--- EXERCISE INPUTS ---

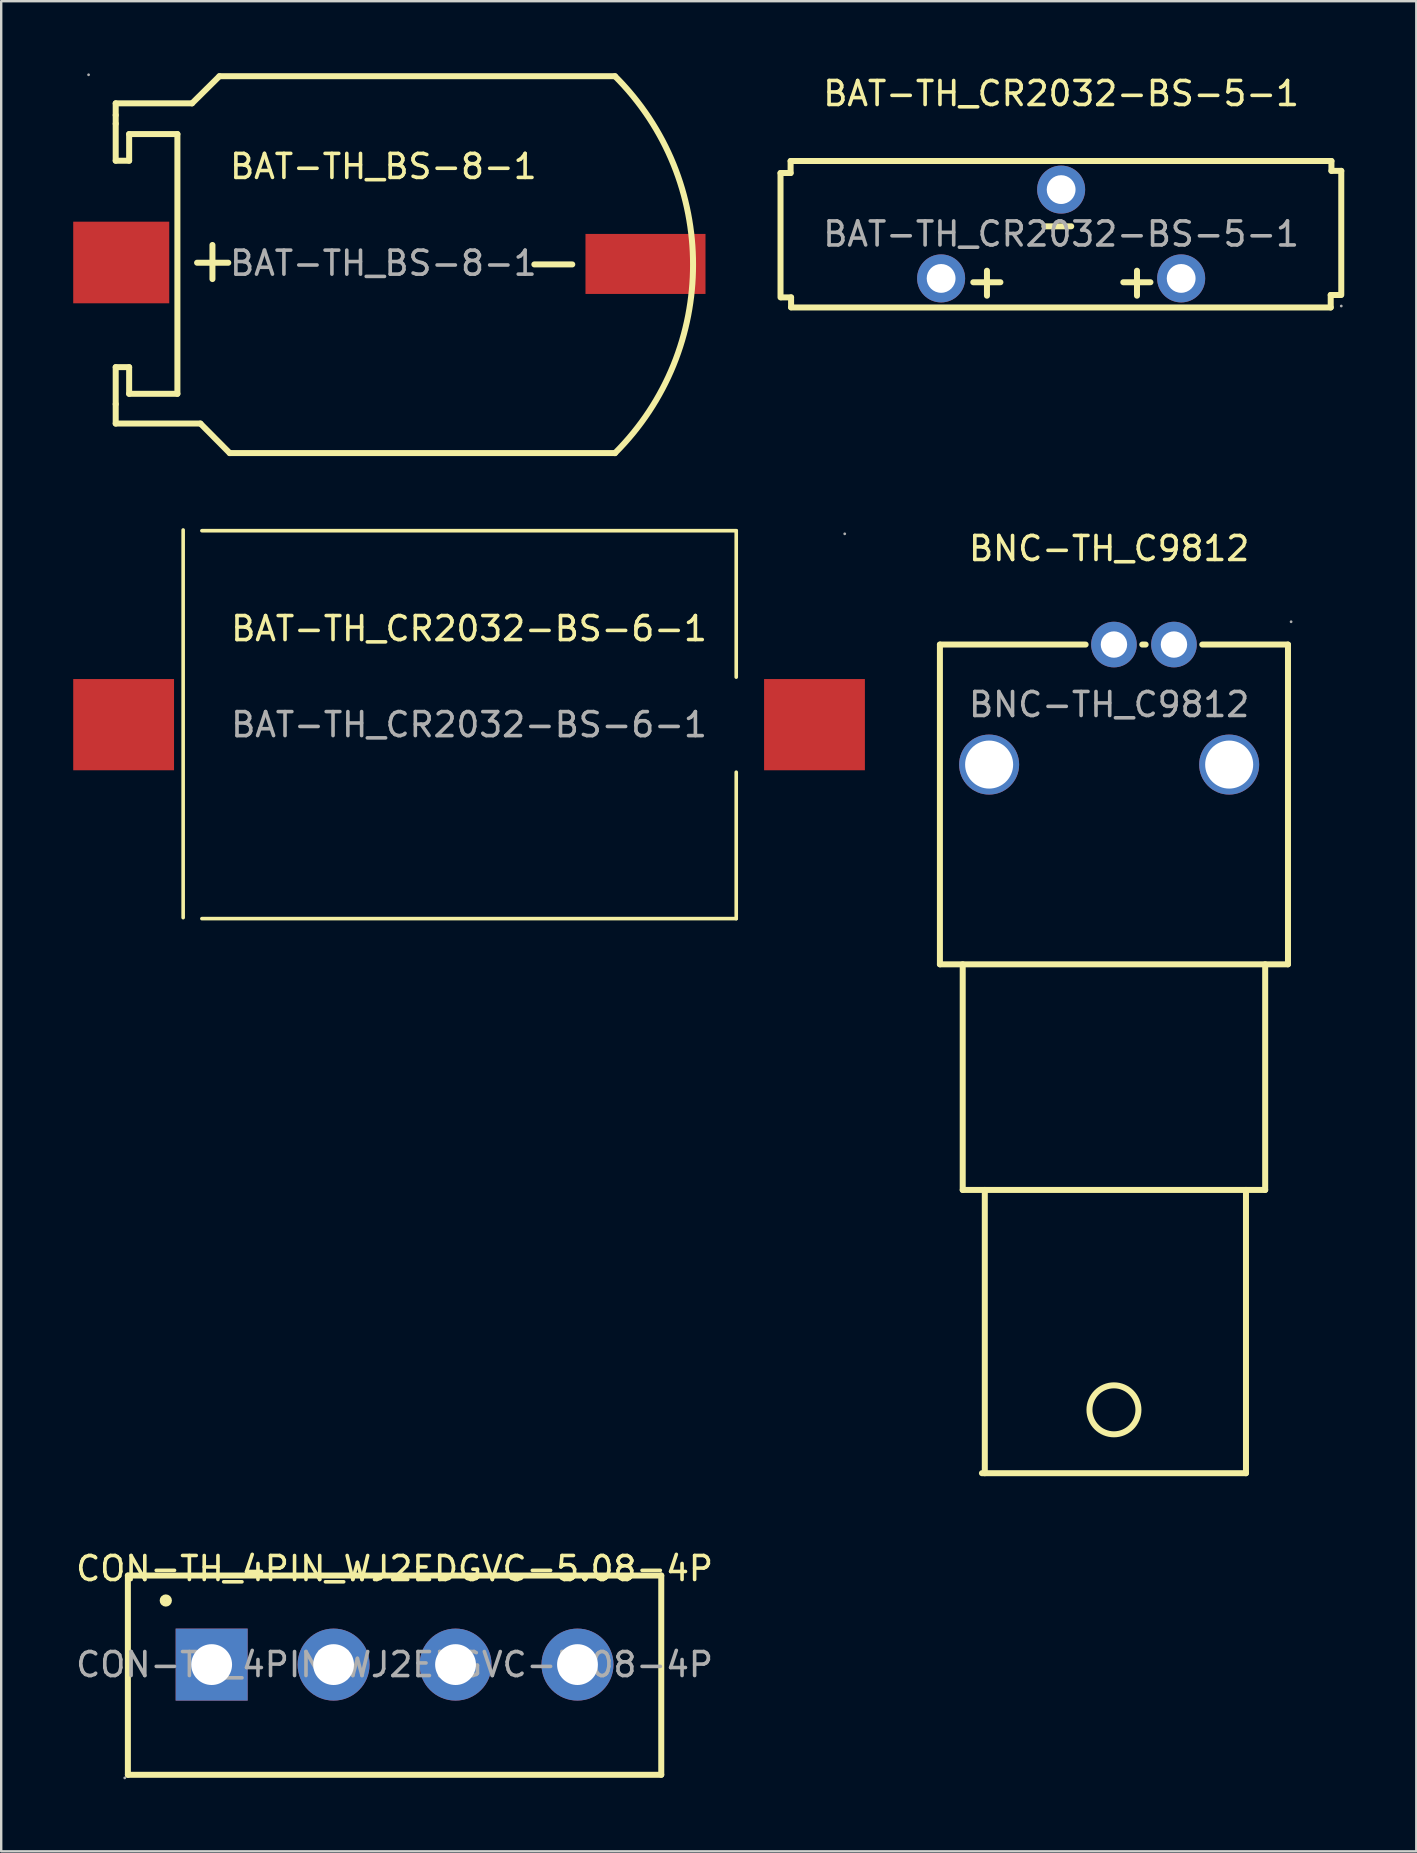
<source format=kicad_pcb>
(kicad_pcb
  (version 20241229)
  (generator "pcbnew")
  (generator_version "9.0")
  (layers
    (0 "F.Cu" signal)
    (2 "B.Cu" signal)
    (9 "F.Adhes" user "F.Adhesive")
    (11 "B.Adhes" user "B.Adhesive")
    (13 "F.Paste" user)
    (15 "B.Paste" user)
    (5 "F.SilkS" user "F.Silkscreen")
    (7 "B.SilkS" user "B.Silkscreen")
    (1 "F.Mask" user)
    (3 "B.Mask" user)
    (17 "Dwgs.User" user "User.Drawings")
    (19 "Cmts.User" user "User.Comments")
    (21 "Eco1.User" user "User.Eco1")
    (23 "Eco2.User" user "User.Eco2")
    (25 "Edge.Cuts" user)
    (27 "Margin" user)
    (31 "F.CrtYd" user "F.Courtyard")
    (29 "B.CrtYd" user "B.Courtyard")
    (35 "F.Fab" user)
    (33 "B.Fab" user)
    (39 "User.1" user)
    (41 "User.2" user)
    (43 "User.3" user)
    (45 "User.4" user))
  (footprint "BAT-TH_CR2032-BS-6-1"
    (layer "F.Cu")
    (at 16.49 27.138)
    (property "Reference" "BAT-TH_CR2032-BS-6-1" (at 0 -4 0) (layer "F.SilkS") (effects (font (size 1 1) (thickness 0.15))))
    (attr through_hole)
    (fp_line (start -11.91 -8.11) (end -11.91 8.04) (stroke (width 0.15) (type solid)) (layer "F.SilkS"))
    (fp_line (start -11.13 -8.08) (end 11.13 -8.08) (stroke (width 0.15) (type solid)) (layer "F.SilkS"))
    (fp_line (start -11.13 8.08) (end 11.13 8.08) (stroke (width 0.15) (type solid)) (layer "F.SilkS"))
    (fp_line (start 11.13 -8.08) (end 11.13 -1.98) (stroke (width 0.15) (type solid)) (layer "F.SilkS"))
    (fp_line (start 11.13 8.08) (end 11.13 1.98) (stroke (width 0.15) (type solid)) (layer "F.SilkS"))
    (fp_circle (center 15.65 -7.95) (end 15.68 -7.95) (stroke (width 0.06) (type solid)) (fill no) (layer "F.Fab"))
    (fp_text user "${REFERENCE}" (at 0 0 0) (layer "F.Fab") (effects (font (size 1 1) (thickness 0.15))))
    (pad "1" smd rect (at 14.39 0) (size 4.2 3.8) (layers "F.Cu" "F.Mask" "F.Paste"))
    (pad "2" smd rect (at -14.39 0) (size 4.2 3.8) (layers "F.Cu" "F.Mask" "F.Paste")))
  (footprint "CON-TH_4PIN_WJ2EDGVC-5.08-4P"
    (layer "F.Cu")
    (at 13.387 66.294)
    (property "Reference" "CON-TH_4PIN_WJ2EDGVC-5.08-4P" (at 0 -4 0) (layer "F.SilkS") (effects (font (size 1 1) (thickness 0.15))))
    (attr through_hole)
    (fp_line (start -11.11 -3.71) (end 11.11 -3.71) (stroke (width 0.25) (type solid)) (layer "F.SilkS"))
    (fp_line (start -11.11 4.59) (end -11.11 -3.71) (stroke (width 0.25) (type solid)) (layer "F.SilkS"))
    (fp_line (start -11.11 4.59) (end 11.11 4.59) (stroke (width 0.25) (type solid)) (layer "F.SilkS"))
    (fp_line (start 11.11 4.59) (end 11.11 -3.71) (stroke (width 0.25) (type solid)) (layer "F.SilkS"))
    (fp_circle (center -9.53 -2.67) (end -9.4 -2.67) (stroke (width 0.25) (type solid)) (fill no) (layer "F.SilkS"))
    (fp_circle (center -11.24 4.72) (end -11.21 4.72) (stroke (width 0.06) (type solid)) (fill no) (layer "F.Fab"))
    (fp_circle (center -7.62 0) (end -7.24 0) (stroke (width 0.75) (type solid)) (fill no) (layer "F.Fab"))
    (fp_circle (center -2.54 0) (end -2.16 0) (stroke (width 0.75) (type solid)) (fill no) (layer "F.Fab"))
    (fp_circle (center 2.54 0) (end 2.92 0) (stroke (width 0.75) (type solid)) (fill no) (layer "F.Fab"))
    (fp_circle (center 7.62 0) (end 8 0) (stroke (width 0.75) (type solid)) (fill no) (layer "F.Fab"))
    (fp_text user "${REFERENCE}" (at 0 0 0) (layer "F.Fab") (effects (font (size 1 1) (thickness 0.15))))
    (pad "1" thru_hole rect (at -7.62 0) (size 3 3) (drill 1.7) (layers "*.Cu" "*.Paste" "*.Mask"))
    (pad "2" thru_hole circle (at -2.54 0) (size 3 3) (drill 1.7) (layers "*.Cu" "*.Paste" "*.Mask"))
    (pad "3" thru_hole circle (at 2.54 0) (size 3 3) (drill 1.7) (layers "*.Cu" "*.Paste" "*.Mask"))
    (pad "4" thru_hole circle (at 7.62 0) (size 3 3) (drill 1.7) (layers "*.Cu" "*.Paste" "*.Mask")))
  (footprint "BNC-TH_C9812"
    (layer "F.Cu")
    (at 43.155 26.301)
    (property "Reference" "BNC-TH_C9812" (at 0 -6.5 0) (layer "F.SilkS") (effects (font (size 1 1) (thickness 0.15))))
    (attr through_hole)
    (fp_line (start -7.05 10.82) (end -7.05 -2.5) (stroke (width 0.25) (type solid)) (layer "F.SilkS"))
    (fp_line (start -6.1 20.22) (end -6.1 10.82) (stroke (width 0.25) (type solid)) (layer "F.SilkS"))
    (fp_line (start -5.18 32.02) (end -5.18 20.22) (stroke (width 0.25) (type solid)) (layer "F.SilkS"))
    (fp_line (start -0.98 -2.5) (end -7.05 -2.5) (stroke (width 0.25) (type solid)) (layer "F.SilkS"))
    (fp_line (start 1.52 -2.5) (end 1.38 -2.5) (stroke (width 0.25) (type solid)) (layer "F.SilkS"))
    (fp_line (start 5.7 32.02) (end -5.3 32.02) (stroke (width 0.25) (type solid)) (layer "F.SilkS"))
    (fp_line (start 5.7 32.02) (end 5.7 20.22) (stroke (width 0.25) (type solid)) (layer "F.SilkS"))
    (fp_line (start 6.5 20.22) (end -6.1 20.22) (stroke (width 0.25) (type solid)) (layer "F.SilkS"))
    (fp_line (start 6.5 20.22) (end 6.5 10.82) (stroke (width 0.25) (type solid)) (layer "F.SilkS"))
    (fp_line (start 7.45 -2.5) (end 3.88 -2.5) (stroke (width 0.25) (type solid)) (layer "F.SilkS"))
    (fp_line (start 7.45 10.82) (end -7.05 10.82) (stroke (width 0.25) (type solid)) (layer "F.SilkS"))
    (fp_line (start 7.45 10.82) (end 7.45 -2.5) (stroke (width 0.25) (type solid)) (layer "F.SilkS"))
    (fp_circle (center 0.2 29.38) (end 1.22 29.38) (stroke (width 0.25) (type solid)) (fill no) (layer "F.SilkS"))
    (fp_circle (center -5 2.5) (end -4.55 2.5) (stroke (width 0.9) (type solid)) (fill no) (layer "F.Fab"))
    (fp_circle (center 0.2 -2.5) (end 0.43 -2.5) (stroke (width 0.45) (type solid)) (fill no) (layer "F.Fab"))
    (fp_circle (center 2.7 -2.5) (end 2.93 -2.5) (stroke (width 0.45) (type solid)) (fill no) (layer "F.Fab"))
    (fp_circle (center 5 2.5) (end 5.45 2.5) (stroke (width 0.9) (type solid)) (fill no) (layer "F.Fab"))
    (fp_circle (center 7.58 -3.45) (end 7.61 -3.45) (stroke (width 0.06) (type solid)) (fill no) (layer "F.Fab"))
    (fp_text user "${REFERENCE}" (at 0 0 0) (layer "F.Fab") (effects (font (size 1 1) (thickness 0.15))))
    (pad "1" thru_hole circle (at 0.2 -2.5) (size 1.9 1.9) (drill 1.1) (layers "*.Cu" "*.Paste" "*.Mask"))
    (pad "2" thru_hole circle (at 2.7 -2.5) (size 1.9 1.9) (drill 1.1) (layers "*.Cu" "*.Paste" "*.Mask"))
    (pad "3" thru_hole circle (at -5 2.5) (size 2.5 2.5) (drill 2) (layers "*.Cu" "*.Paste" "*.Mask"))
    (pad "4" thru_hole circle (at 5 2.5) (size 2.5 2.5) (drill 2) (layers "*.Cu" "*.Paste" "*.Mask")))
  (footprint "BAT-TH_BS-8-1"
    (layer "F.Cu")
    (at 12.92 7.915)
    (property "Reference" "BAT-TH_BS-8-1" (at 0 -4.03 0) (layer "F.SilkS") (effects (font (size 1 1) (thickness 0.15))))
    (attr through_hole)
    (fp_line (start -11.15 -6.66) (end -7.97 -6.66) (stroke (width 0.25) (type solid)) (layer "F.SilkS"))
    (fp_line (start -11.15 -6.17) (end -11.15 -6.66) (stroke (width 0.25) (type solid)) (layer "F.SilkS"))
    (fp_line (start -11.15 -5.81) (end -11.15 -6.17) (stroke (width 0.25) (type solid)) (layer "F.SilkS"))
    (fp_line (start -11.15 -4.27) (end -11.15 -5.81) (stroke (width 0.25) (type solid)) (layer "F.SilkS"))
    (fp_line (start -11.15 4.33) (end -10.59 4.33) (stroke (width 0.25) (type solid)) (layer "F.SilkS"))
    (fp_line (start -11.15 5.87) (end -11.15 4.33) (stroke (width 0.25) (type solid)) (layer "F.SilkS"))
    (fp_line (start -11.15 6.68) (end -11.15 5.87) (stroke (width 0.25) (type solid)) (layer "F.SilkS"))
    (fp_line (start -10.59 -5.38) (end -10.59 -4.27) (stroke (width 0.25) (type solid)) (layer "F.SilkS"))
    (fp_line (start -10.59 -4.27) (end -11.15 -4.27) (stroke (width 0.25) (type solid)) (layer "F.SilkS"))
    (fp_line (start -10.59 4.33) (end -10.59 5.44) (stroke (width 0.25) (type solid)) (layer "F.SilkS"))
    (fp_line (start -10.59 5.44) (end -8.58 5.44) (stroke (width 0.25) (type solid)) (layer "F.SilkS"))
    (fp_line (start -8.58 -5.38) (end -10.59 -5.38) (stroke (width 0.25) (type solid)) (layer "F.SilkS"))
    (fp_line (start -8.58 5.44) (end -8.58 -5.38) (stroke (width 0.25) (type solid)) (layer "F.SilkS"))
    (fp_line (start -7.97 -6.66) (end -6.83 -7.79) (stroke (width 0.25) (type solid)) (layer "F.SilkS"))
    (fp_line (start -7.76 -0.02) (end -6.46 -0.02) (stroke (width 0.25) (type solid)) (layer "F.SilkS"))
    (fp_line (start -7.62 6.68) (end -11.15 6.68) (stroke (width 0.25) (type solid)) (layer "F.SilkS"))
    (fp_line (start -7.12 0.66) (end -7.12 -0.76) (stroke (width 0.25) (type solid)) (layer "F.SilkS"))
    (fp_line (start -6.83 -7.79) (end 9.65 -7.79) (stroke (width 0.25) (type solid)) (layer "F.SilkS"))
    (fp_line (start -6.4 7.91) (end -7.62 6.68) (stroke (width 0.25) (type solid)) (layer "F.SilkS"))
    (fp_line (start 6.29 0.05) (end 7.87 0.05) (stroke (width 0.25) (type solid)) (layer "F.SilkS"))
    (fp_line (start 9.65 7.91) (end -6.4 7.91) (stroke (width 0.25) (type solid)) (layer "F.SilkS"))
    (fp_arc (start 9.65 -7.79) (mid 12.901576 0.061938) (end 9.647259 7.91274) (stroke (width 0.25) (type solid)) (layer "F.SilkS"))
    (fp_circle (center -12.28 -7.85) (end -12.25 -7.85) (stroke (width 0.06) (type solid)) (fill no) (layer "F.Fab"))
    (fp_text user "${REFERENCE}" (at 0 0 0) (layer "F.Fab") (effects (font (size 1 1) (thickness 0.15))))
    (pad "1" smd rect (at -10.92 -0.03) (size 4 3.4) (layers "F.Cu" "F.Mask" "F.Paste"))
    (pad "2" smd rect (at 10.92 0.03) (size 5 2.5) (layers "F.Cu" "F.Mask" "F.Paste")))
  (footprint "BAT-TH_CR2032-BS-5-1"
    (layer "F.Cu")
    (at 41.155 6.698)
    (property "Reference" "BAT-TH_CR2032-BS-5-1" (at 0 -5.85 0) (layer "F.SilkS") (effects (font (size 1 1) (thickness 0.15))))
    (attr through_hole)
    (fp_line (start -11.69 -2.54) (end -11.27 -2.54) (stroke (width 0.25) (type solid)) (layer "F.SilkS"))
    (fp_line (start -11.69 2.64) (end -11.69 -2.54) (stroke (width 0.25) (type solid)) (layer "F.SilkS"))
    (fp_line (start -11.66 2.64) (end -11.25 2.64) (stroke (width 0.25) (type solid)) (layer "F.SilkS"))
    (fp_line (start -11.27 -3.04) (end 11.26 -3.04) (stroke (width 0.25) (type solid)) (layer "F.SilkS"))
    (fp_line (start -11.27 -2.54) (end -11.27 -3.04) (stroke (width 0.25) (type solid)) (layer "F.SilkS"))
    (fp_line (start -11.25 2.64) (end -11.25 3.05) (stroke (width 0.25) (type solid)) (layer "F.SilkS"))
    (fp_line (start -11.25 3.06) (end 11.23 3.06) (stroke (width 0.25) (type solid)) (layer "F.SilkS"))
    (fp_line (start -3.66 2.01) (end -2.53 2.01) (stroke (width 0.25) (type solid)) (layer "F.SilkS"))
    (fp_line (start -3.09 2.57) (end -3.09 1.53) (stroke (width 0.25) (type solid)) (layer "F.SilkS"))
    (fp_line (start -0.7 -0.32) (end 0.42 -0.32) (stroke (width 0.25) (type solid)) (layer "F.SilkS"))
    (fp_line (start 2.59 2.01) (end 3.72 2.01) (stroke (width 0.25) (type solid)) (layer "F.SilkS"))
    (fp_line (start 3.16 2.57) (end 3.16 1.53) (stroke (width 0.25) (type solid)) (layer "F.SilkS"))
    (fp_line (start 11.23 2.54) (end 11.64 2.54) (stroke (width 0.25) (type solid)) (layer "F.SilkS"))
    (fp_line (start 11.23 3.06) (end 11.23 2.54) (stroke (width 0.25) (type solid)) (layer "F.SilkS"))
    (fp_line (start 11.26 -3.04) (end 11.26 -2.63) (stroke (width 0.25) (type solid)) (layer "F.SilkS"))
    (fp_line (start 11.26 -2.63) (end 11.67 -2.63) (stroke (width 0.25) (type solid)) (layer "F.SilkS"))
    (fp_line (start 11.67 -2.63) (end 11.67 2.54) (stroke (width 0.25) (type solid)) (layer "F.SilkS"))
    (fp_circle (center 11.67 3) (end 11.7 3) (stroke (width 0.06) (type solid)) (fill no) (layer "F.Fab"))
    (fp_text user "${REFERENCE}" (at 0 0 0) (layer "F.Fab") (effects (font (size 1 1) (thickness 0.15))))
    (pad "1" thru_hole circle (at -5 1.85 180) (size 2 2) (drill 1.2) (layers "*.Cu" "*.Paste" "*.Mask"))
    (pad "1" thru_hole circle (at 5 1.85 180) (size 2 2) (drill 1.2) (layers "*.Cu" "*.Paste" "*.Mask"))
    (pad "2" thru_hole circle (at 0 -1.85 180) (size 2 2) (drill 1.2) (layers "*.Cu" "*.Paste" "*.Mask")))
  (gr_rect
    (start -3 -3)
    (end 55.95 74.074)
    (stroke (width 0.1) (type default))
    (fill no)
    (layer "Edge.Cuts")))
</source>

---

▶ [WHAT IS REQUIRED]
Please, from the material above, copy only the lines from the line with "(fp_line (start -7.05" up to and including the line with "(fp_line (start 1.52", exactly as written.

▶ [RESULT FOR THIS EXERCISE]
    (fp_line (start -7.05 10.82) (end -7.05 -2.5) (stroke (width 0.25) (type solid)) (layer "F.SilkS"))
    (fp_line (start -6.1 20.22) (end -6.1 10.82) (stroke (width 0.25) (type solid)) (layer "F.SilkS"))
    (fp_line (start -5.18 32.02) (end -5.18 20.22) (stroke (width 0.25) (type solid)) (layer "F.SilkS"))
    (fp_line (start -0.98 -2.5) (end -7.05 -2.5) (stroke (width 0.25) (type solid)) (layer "F.SilkS"))
    (fp_line (start 1.52 -2.5) (end 1.38 -2.5) (stroke (width 0.25) (type solid)) (layer "F.SilkS"))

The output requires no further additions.